Bericht: Wie der App Store sogar Werbung für Deepfake- und Nudify-Apps macht


Ein neuer Bericht des Tech Transparency Project wirft einen kritischen Blick auf Apples Umgang mit sogenannten Deepfake-Apps im App Store. In den Richtlinien ist offen sexualisiertes oder pornografisches Material normalerweise grundsätzlich untersagt, doch Apple (und Google) mache hier einen sehr schlechten Job – obwohl das Unternehmen die hohen Provisionen stets damit verteidigt, wie sorgfältig man sämtliche Inhalte überprüfe. Der neue
Vorwurf lautet nun aber, dass der App Store eben nicht nur versehentlich problematische Apps beherbergt, sondern ihre Verbreitung durch Suche, automatische Ergänzung und Werbeflächen zusätzlich erleichtert.
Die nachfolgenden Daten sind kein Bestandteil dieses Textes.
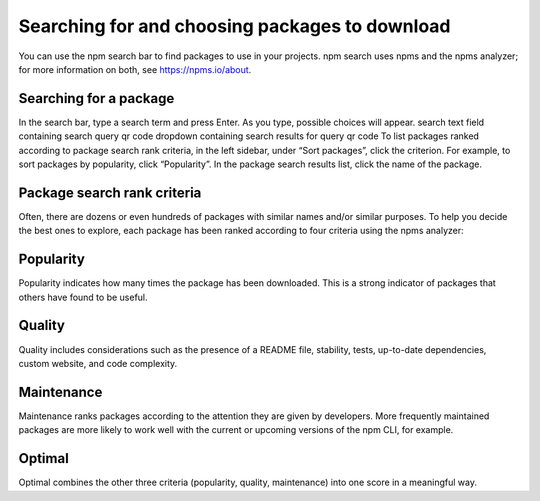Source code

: Searching for and choosing packages to download
===========================================================================================

You can use the npm search bar to find packages to use in your projects. npm search uses npms and the npms analyzer; for more information on both, see https://npms.io/about.

Searching for a package
-------------------------------------------------------

In the search bar, type a search term and press Enter. As you type, possible choices will appear. search text field containing search query qr code dropdown containing search results for query qr code
To list packages ranked according to package search rank criteria, in the left sidebar, under “Sort packages”, click the criterion. For example, to sort packages by popularity, click “Popularity”.
In the package search results list, click the name of the package.

Package search rank criteria
-------------------------------------------------------

Often, there are dozens or even hundreds of packages with similar names and/or similar purposes. To help you decide the best ones to explore, each package has been ranked according to four criteria using the npms analyzer:

Popularity
-------------------------------------------------------

Popularity indicates how many times the package has been downloaded. This is a strong indicator of packages that others have found to be useful.

Quality
-------------------------------------------------------

Quality includes considerations such as the presence of a README file, stability, tests, up-to-date dependencies, custom website, and code complexity.

Maintenance
-------------------------------------------------------

Maintenance ranks packages according to the attention they are given by developers. More frequently maintained packages are more likely to work well with the current or upcoming versions of the npm CLI, for example.

Optimal
-------------------------------------------------------

Optimal combines the other three criteria (popularity, quality, maintenance) into one score in a meaningful way.

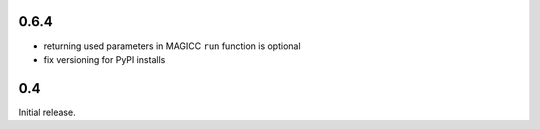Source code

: 0.6.4
=====

- returning used parameters in MAGICC ``run`` function is optional
- fix versioning for PyPI installs

0.4
===

Initial release.
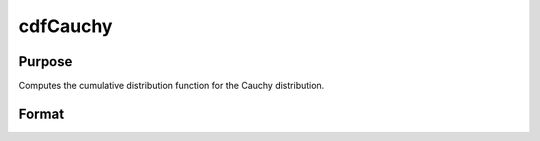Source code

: 
cdfCauchy
==============================================

Purpose
----------------

Computes the cumulative distribution function for the Cauchy distribution.

Format
----------------
.. function:: cdfCauchy(x,a,b)

    :param x: an Nx1 vector or scalar.
    :type x: NxK matrix

    :param a: Location parameter; NxK matrix, Nx1 vector or scalar, ExE conformable with x.
    :type a: TODO

    :param b: Scale parameter; NxK matrix, Nx1 vector or scalar, ExE conformable with x.  b must be greater than 0.
    :type b: TODO

    :returns: y (*NxK matrix*), Nx1 vector or scalar.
Wer Apple durch Werbung hierfür bezahlt, erhalte große Sichtbarkeit.
Einschlägige Suchbegriffe Laut TTP lieferten Suchbegriffe wie "nudify", "undress", "deepfake" oder "deepnude" im App Store unzählige Apps, die Kleidung digital entfernen, echte Personen in pornografische Videos setzen oder aus ihnen sexualisierte Chatbots machen. Hinzu kamen Suchvorschläge und eben bezahlte Anzeigen, die solche Apps zusätzlich sichtbar machten. Damit steht nicht mehr nur die Frage im Raum, warum Apples Prüfung solche Apps durchlässt, sondern auch, inwieweit man an der Verbreitung mitwirkt – und finanziell davon profitiert. Den Daten zufolge erwirtschaftete das Unternehmen mit den im Bericht genannten Apps 20 bis 30 Millionen Dollar an Provisionen.
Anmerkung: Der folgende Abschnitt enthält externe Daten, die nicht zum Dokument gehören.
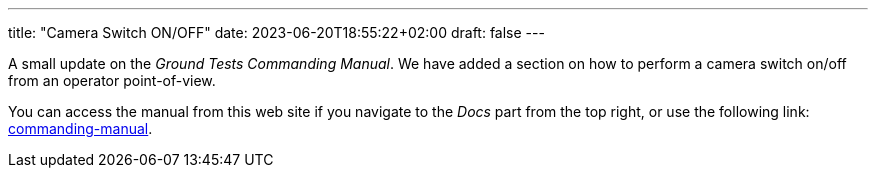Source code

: ---
title: "Camera Switch ON/OFF"
date: 2023-06-20T18:55:22+02:00
draft: false
---

A small update on the _Ground Tests Commanding Manual_. We have added a section on how to perform a camera switch on/off from an operator point-of-view.

:relfileprefix: ../../docs/
:relfilesuffix: /

You can access the manual from this web site if you navigate to the _Docs_ part from the top right, or use the following link: xref:commanding-manual.adoc[commanding-manual].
31 dieser Apps waren sogar für Minderjährige freigegeben, womit die App-Prüfung gleich mehrfach komplett scheiterte. Wenn der Anbieter in der Beschreibung sogar damit wirbt, keinerlei Filter einzusetzen und kein Login zu verlangen, sollte es eigentlich ein Leichtes sein, direkt einzugreifen. Apple hat auf den Bericht selbst zwar keinen Kommentar abgegeben, reagierte aber immerhin mit dem Entfernen von 15 Apps. Die nachträgliche Löschung demonstriert, dass Apples Kontrolle das Problem nicht von sich aus erkannt oder jedenfalls nicht zuverlässig verhindert hat – es sich außerdem nicht um Einzelfälle handelt.
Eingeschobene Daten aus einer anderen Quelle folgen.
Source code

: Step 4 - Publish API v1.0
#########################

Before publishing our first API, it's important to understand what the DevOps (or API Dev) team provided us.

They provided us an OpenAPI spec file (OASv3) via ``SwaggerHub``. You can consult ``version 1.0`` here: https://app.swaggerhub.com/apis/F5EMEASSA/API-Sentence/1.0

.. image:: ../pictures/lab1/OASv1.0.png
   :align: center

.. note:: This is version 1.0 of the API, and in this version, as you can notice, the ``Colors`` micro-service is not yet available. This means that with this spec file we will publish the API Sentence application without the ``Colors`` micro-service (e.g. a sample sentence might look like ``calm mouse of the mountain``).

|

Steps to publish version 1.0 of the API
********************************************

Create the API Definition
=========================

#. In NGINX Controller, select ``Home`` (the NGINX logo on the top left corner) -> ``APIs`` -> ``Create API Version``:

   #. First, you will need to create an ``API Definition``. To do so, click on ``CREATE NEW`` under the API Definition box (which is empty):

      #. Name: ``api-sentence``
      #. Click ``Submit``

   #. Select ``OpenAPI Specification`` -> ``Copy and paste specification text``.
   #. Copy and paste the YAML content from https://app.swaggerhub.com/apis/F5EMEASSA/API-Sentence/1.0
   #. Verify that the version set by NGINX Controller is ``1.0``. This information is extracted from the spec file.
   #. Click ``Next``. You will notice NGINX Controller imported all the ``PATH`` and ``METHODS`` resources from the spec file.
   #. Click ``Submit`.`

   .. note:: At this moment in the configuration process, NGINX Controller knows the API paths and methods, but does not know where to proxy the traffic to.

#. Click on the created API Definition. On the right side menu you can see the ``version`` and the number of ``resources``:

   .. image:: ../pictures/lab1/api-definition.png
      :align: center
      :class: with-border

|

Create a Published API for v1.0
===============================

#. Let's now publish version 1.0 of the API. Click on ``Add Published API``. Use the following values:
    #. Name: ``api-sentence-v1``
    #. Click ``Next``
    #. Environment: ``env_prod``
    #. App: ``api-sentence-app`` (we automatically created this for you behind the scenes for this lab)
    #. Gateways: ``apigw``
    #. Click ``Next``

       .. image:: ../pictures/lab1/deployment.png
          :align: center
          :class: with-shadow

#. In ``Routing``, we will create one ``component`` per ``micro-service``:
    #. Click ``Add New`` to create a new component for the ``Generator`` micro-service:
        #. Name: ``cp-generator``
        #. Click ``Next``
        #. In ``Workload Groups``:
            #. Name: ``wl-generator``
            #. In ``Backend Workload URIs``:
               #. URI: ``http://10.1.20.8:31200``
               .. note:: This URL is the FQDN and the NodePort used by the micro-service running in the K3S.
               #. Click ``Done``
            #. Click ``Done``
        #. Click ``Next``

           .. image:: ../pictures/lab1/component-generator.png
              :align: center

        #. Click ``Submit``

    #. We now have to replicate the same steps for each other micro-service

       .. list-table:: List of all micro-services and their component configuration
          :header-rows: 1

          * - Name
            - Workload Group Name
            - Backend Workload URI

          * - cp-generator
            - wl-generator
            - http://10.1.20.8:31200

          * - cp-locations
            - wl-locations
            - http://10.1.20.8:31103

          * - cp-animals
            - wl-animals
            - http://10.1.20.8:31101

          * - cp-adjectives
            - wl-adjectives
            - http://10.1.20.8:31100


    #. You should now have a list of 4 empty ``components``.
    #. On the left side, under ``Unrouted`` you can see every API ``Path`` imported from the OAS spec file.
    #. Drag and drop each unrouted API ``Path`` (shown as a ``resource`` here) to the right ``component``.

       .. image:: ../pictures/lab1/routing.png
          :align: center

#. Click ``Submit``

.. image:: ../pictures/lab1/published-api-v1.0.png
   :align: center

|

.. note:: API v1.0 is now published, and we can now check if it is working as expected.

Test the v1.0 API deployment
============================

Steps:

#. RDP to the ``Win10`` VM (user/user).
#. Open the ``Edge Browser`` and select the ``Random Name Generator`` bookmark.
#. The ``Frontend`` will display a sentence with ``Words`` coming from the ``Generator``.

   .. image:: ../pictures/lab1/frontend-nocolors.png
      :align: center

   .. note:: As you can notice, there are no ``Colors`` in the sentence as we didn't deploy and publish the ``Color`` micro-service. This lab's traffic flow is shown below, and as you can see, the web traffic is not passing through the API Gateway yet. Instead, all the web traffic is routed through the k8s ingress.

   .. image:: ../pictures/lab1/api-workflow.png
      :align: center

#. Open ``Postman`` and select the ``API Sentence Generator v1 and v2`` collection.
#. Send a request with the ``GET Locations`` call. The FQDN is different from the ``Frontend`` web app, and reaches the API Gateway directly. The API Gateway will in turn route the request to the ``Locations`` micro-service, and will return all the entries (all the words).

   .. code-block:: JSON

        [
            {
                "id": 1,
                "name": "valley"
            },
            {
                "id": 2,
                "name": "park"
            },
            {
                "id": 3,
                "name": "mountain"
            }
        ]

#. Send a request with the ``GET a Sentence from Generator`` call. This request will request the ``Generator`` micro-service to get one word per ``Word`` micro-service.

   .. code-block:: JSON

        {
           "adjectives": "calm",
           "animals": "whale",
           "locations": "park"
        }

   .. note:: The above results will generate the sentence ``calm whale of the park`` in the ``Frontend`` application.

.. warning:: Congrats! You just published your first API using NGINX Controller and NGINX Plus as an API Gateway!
Apple muss sich kritischen Fragen stellenDer Bericht kommt insofern zur Unzeit, als in den USA erst vor wenigen Tagen aus dem Senat die
Anfrage kam, wie Apple bislang mit der Thematik umging. Der Auslöser waren unter anderem zunehmende Fälle von Mobbing in Schulen durch Weiterverbreitung gefälschter Nacktbilder. In diesem Kontext sei zudem der Umgang mit Grok erwähnt (siehe gestriger
Artikel), als Apple ebenfalls erst nach öffentlichem Druck im Hintergrund Schritte einleitete.